Superstorm Sandy in 2012 was the trigger for establishing the East Coast Resiliency Project, running 4km along the shoreline of Lower Manhattan. Hurricane Ida, which ravaged parts of the city this year, added further urgency.
During Sandy, which killed 44 city residents while impacting 110,000 more and leaving US$19 billion of damage, water levels rose more than 2.4m.
The completed wall will reach as high as 5m, said New York's acting Design and Construction Commissioner Tom Foley. The project will include gates to prevent water from seeping into Manhattan, home of the densest population in the United States.
The wall between 20th and 23rd streets is already up, an area where the East River and residential housing are at their narrowest.
Further down, where terrain allows, the project will include a hilly park as a protective wall, as well as a dock, an esplanade, bicycle lanes, benches and garden areas.
The city will also plant some 1,800 trees, and an additional 1,000 in the neighbourhoods, said Ms Sara Nielsen of the New York City Parks Department.
And a new underground drainage system will improve the sewage network's capacity, while the construction of a power substation should help prevent a days-long power loss such as one that happened during Sandy.
That major 2012 superstorm proved to be one of the worst to hit the US this century, along with Hurricane Katrina in 2005, which devastated New Orleans, and Hurricane Harvey, which lashed Houston in 2017.
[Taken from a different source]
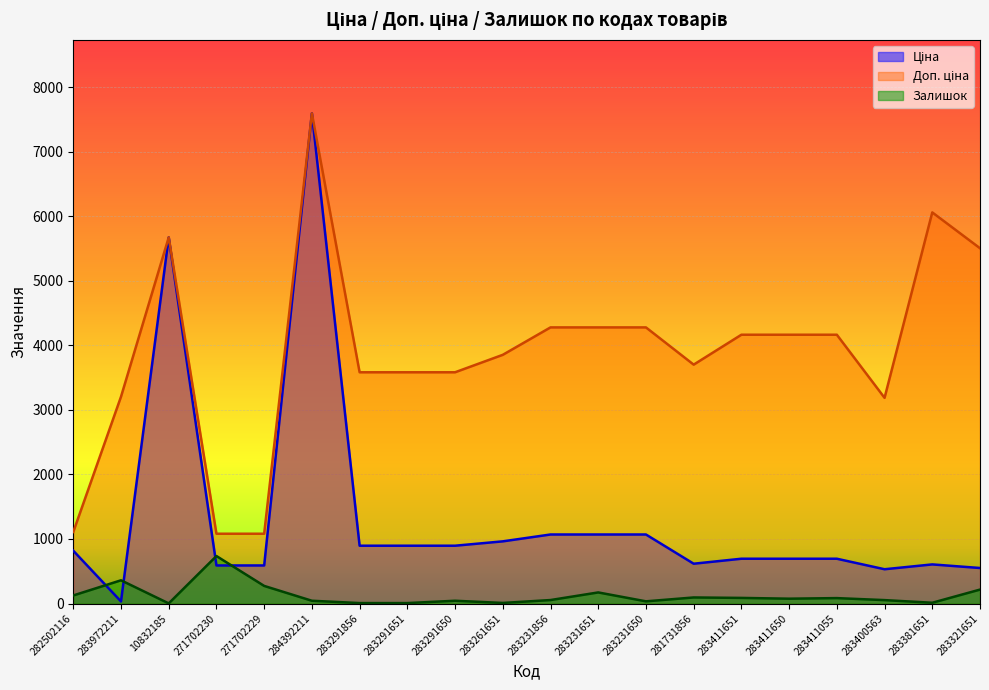

What is the label of the 17th point from the right?

271702230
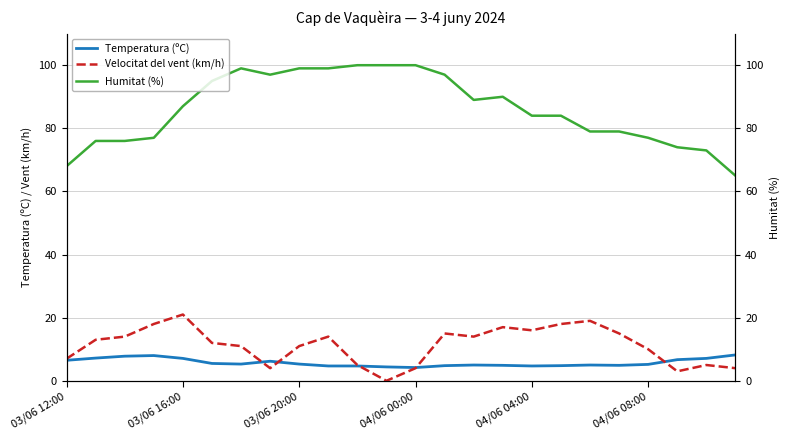

True or false: Velocitat del vent (km/h) and Humitat (%) cross at least once.

False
But the project is far from enough: New York's approximately 800km of coastline faces forecasts of sea-level rise of more than 60cm by 2050 and nearly 1.8m by the end of the century.
Ms Jainey Bavishi, who directs the Mayor's Office of Climate Resilience, said the city is investing in a "multi-layered strategy".
"We are building coastal protections where possible to keep the water out - but we also recognise that we're not going to be able to keep the water out in all places," she said, explaining that the protections are built to be adaptable.
"So if the projections for sea-level rise and storm surge get worse than what we believe they are now, we can add elevation to the wall to add further protection."
Many buildings in Manhattan, along with crucial infrastructure, are also being reinforced, Ms Bavishi said, with construction limited in high-risk areas, and collaboration with residents and small businesses to minimise the impact of extreme weather events.
The East Coast Resiliency Project, meant to be completed by 2026, is just one component of a larger project announced in 2013, when the city revealed a nearly US$20 billion plan aimed at "climate resilience".
But that price tag is just a "down payment", Ms Bavishi said. "Resiliency is a process, not an outcome."